Ana siyaset, hukuk ve hükümet

Dreyfus olayı Fransız tarihi

Dreyfus olayı Fransız tarihi
Dreyfus olayı Fransız tarihi

Video: Dreyfus Davası | Tarihe Kara Bir Leke Gibi Geçen Irkçı Fransız Adaleti HD 2024, Haziran

Video: Dreyfus Davası | Tarihe Kara Bir Leke Gibi Geçen Irkçı Fransız Adaleti HD 2024, Haziran
Anonim

Üçüncü Cumhuriyet döneminde Fransa'da Dreyfus meselesi, 1894'te başlayan ve 1906'ya kadar devam eden siyasi kriz. Anlaşmazlık, Aralık 1894'te Almanlara askeri sırlar sattığı iddiasıyla ihanetten hüküm giymiş olan ordu kaptanı Alfred Dreyfus'un suçu veya masumiyeti sorununa odaklandı. İlk başta halk mahkumiyeti destekledi; Yahudi olan Dreyfus'un suçuna inanmaya istekliydi.
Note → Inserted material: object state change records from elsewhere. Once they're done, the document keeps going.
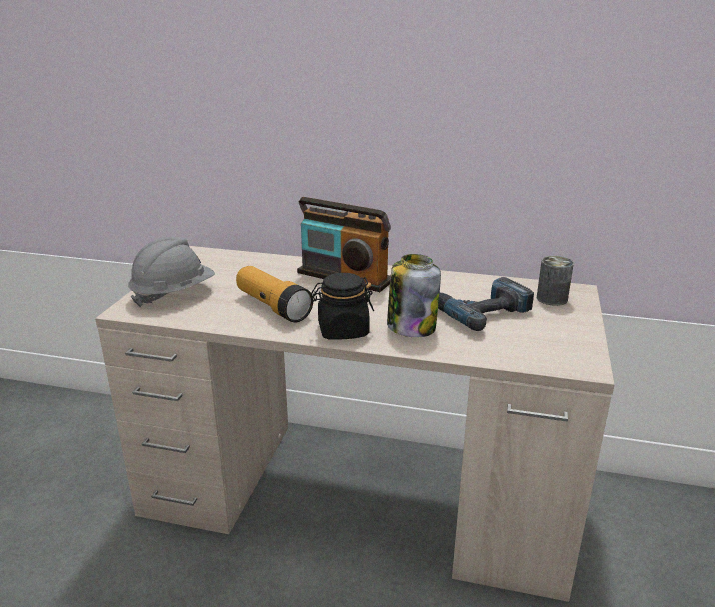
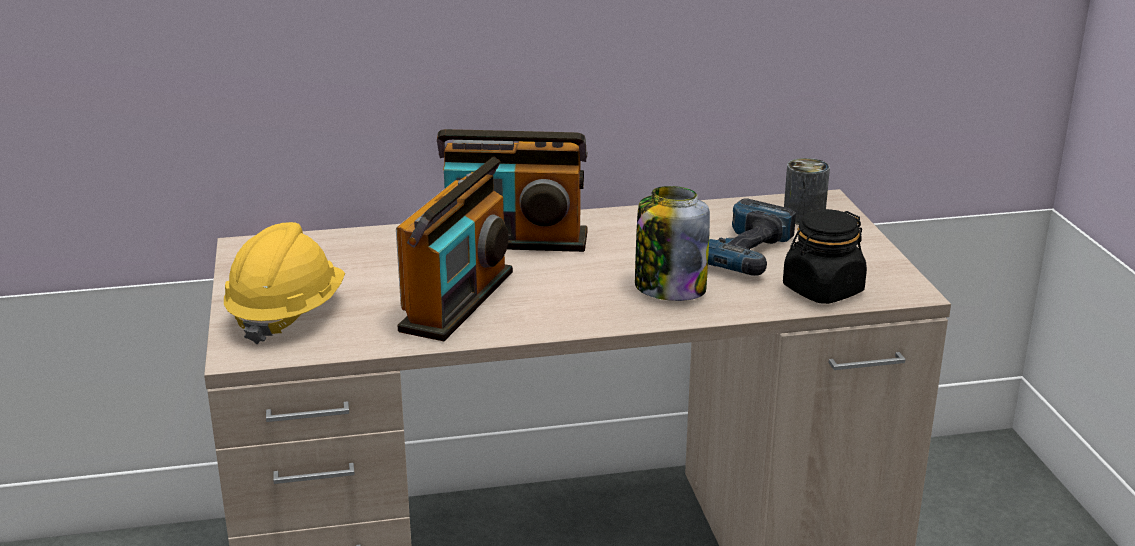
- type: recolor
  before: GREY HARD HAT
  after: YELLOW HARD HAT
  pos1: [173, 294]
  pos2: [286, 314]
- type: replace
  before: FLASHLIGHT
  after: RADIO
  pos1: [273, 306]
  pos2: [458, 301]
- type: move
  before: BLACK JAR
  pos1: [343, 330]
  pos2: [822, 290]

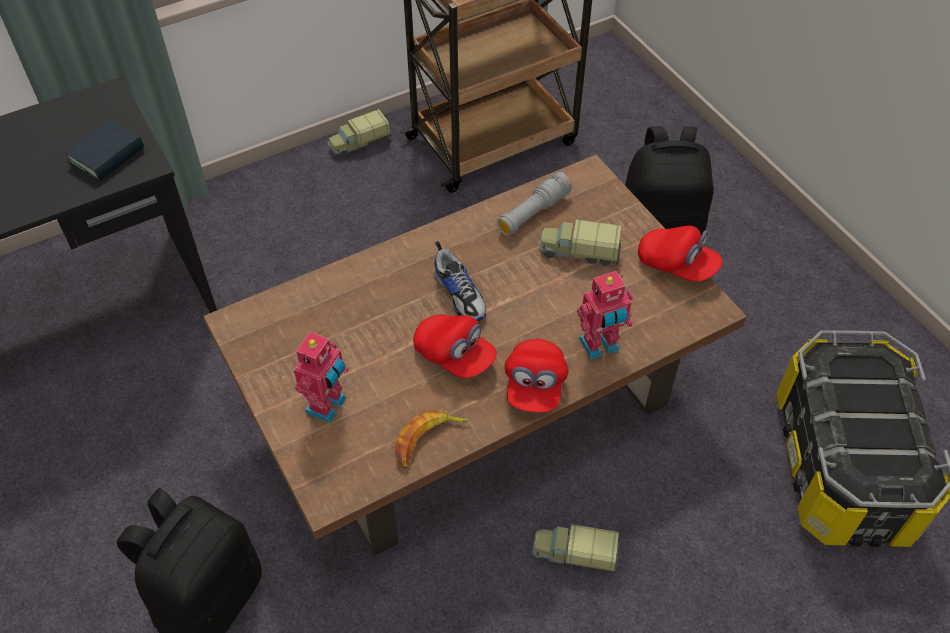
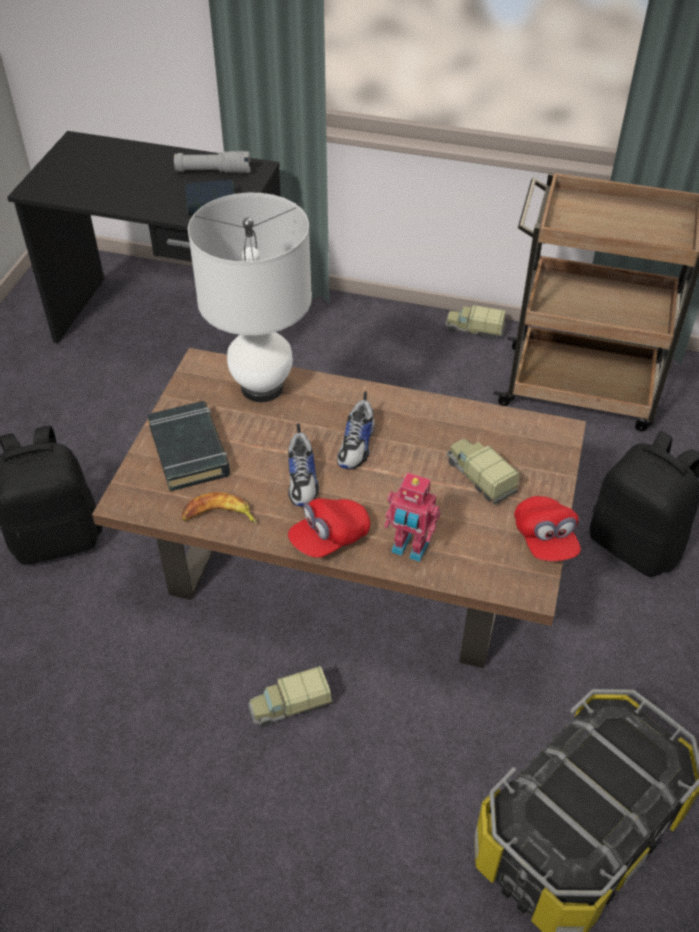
- type: replace
  before: TOY ROBOT
  after: BLACK BOOK
  pos1: [328, 406]
  pos2: [189, 450]
- type: replace
  before: RED CAP
  after: SHOE
  pos1: [454, 355]
  pos2: [303, 479]
- type: move
  before: GREY FLASHLIGHT
  pos1: [533, 213]
  pos2: [213, 171]
- type: rotate
  before: TOY TRUCK
  pos1: [574, 554]
  pos2: [290, 705]
  turn: -75
- type: insert
  after: WHITE TABLE LAMP
  pos2: [262, 387]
Davayı çevreleyen erken tanıtımın çoğu, Dreyfus'un Fransız Yahudilerinin sözde sadakatini sembolize ettiği Yahudi karşıtı gruplardan (özellikle Édouard Drumont tarafından düzenlenen La Libre Parole gazetesinden) geldi.

Fransa: Dreyfus Olayı

1890'lar ayrıca Üçüncü Cumhuriyet'in en büyük siyasi ve ahlaki krizini, Dreyfus Olayını gördü. 1894'te Kaptan Alfred Dreyfus, bir kariyer

Cümleyi tersine çevirme çabası ilk başta Dreyfus ailesinin üyeleriyle sınırlıydı, ancak başka bir Fransız subayın suçluluğuna işaret eden kanıtlar olarak Ferdinand Walsin-Esterhazy, 1896'dan itibaren ortaya çıktı, Dreyfus yanlısı taraftarlar yavaşça kazandı (aralarında gazeteciler Joseph Reinach ve Georges Clemenceau - gelecekteki I. Dünya Savaşı prömiyeri - ve senatör Auguste Scheurer-Kestner). Esterhazy'ye yöneltilen suçlamalar, onu ihanetten beraat ettiren bir mahkemeye götürüldü (Ocak 1898). Karara karşı protesto etmek için romancı Émile Zola, Clemenceau'nun L'Aurore gazetesinde yayınlanan “J'accuse” başlıklı bir mektup yazdı. İçinde, Zola'nın iftira suçundan suçlu bulunduğu bir eylem olan yanlış Dreyfus mahkumiyetini örtbas ettiği için orduya saldırdı.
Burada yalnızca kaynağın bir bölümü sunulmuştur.